Nearly 100 millimetres of rain fell in just 12 hours on Tuesday – according to weather observations at the airport. This is what Dubai usually records in an entire year, according to United Nations data.

The rain fell so heavily and so quickly that some motorists were forced to abandon their vehicles as the floodwater rose and roads turned into rivers.

Video from social media showed water rushing through a major shopping mall and inundating the ground floor of homes.

Like the rest of the United Arab Emirates, Dubai has a hot and dry climate. As such, rainfall is infrequent and in many areas, there is limited infrastructure such as drainage to handle extreme events.

The rain that plunged Dubai underwater is associated with a larger storm system traversing the Arabian Peninsula and moving across the Gulf of Oman. This same system is also bringing unusually wet weather to nearby Oman and southeastern Iran.

Bloomberg also notes that the heavy rains causing widespread flooding across the desert nation stemmed partly from the UAE’s cloud seeding operations, which were started in 2002 to address water security issues.
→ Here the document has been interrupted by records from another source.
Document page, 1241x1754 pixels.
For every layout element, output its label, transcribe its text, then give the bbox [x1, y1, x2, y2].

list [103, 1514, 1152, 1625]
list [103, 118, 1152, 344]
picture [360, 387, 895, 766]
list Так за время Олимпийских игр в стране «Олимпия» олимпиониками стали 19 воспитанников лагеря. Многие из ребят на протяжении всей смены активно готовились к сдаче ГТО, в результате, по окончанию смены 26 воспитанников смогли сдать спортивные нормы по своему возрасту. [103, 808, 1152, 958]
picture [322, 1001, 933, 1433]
The Gulf state’s National Center of Meteorology dispatched seeding planes from Al Ain airport on Monday and Tuesday to take advantage of convective cloud formations, according to Ahmed Habib, a specialist meteorologist.

That technique involves implanting chemicals and tiny particles – often natural salts such as potassium chloride – into the atmosphere to coax more rain from clouds.

Habib said the seeding planes have flown seven missions over the past two days, with Dubai’s media office dubbed the downpours “rains of goodness,” despite flooded houses and overflowing swimming pools.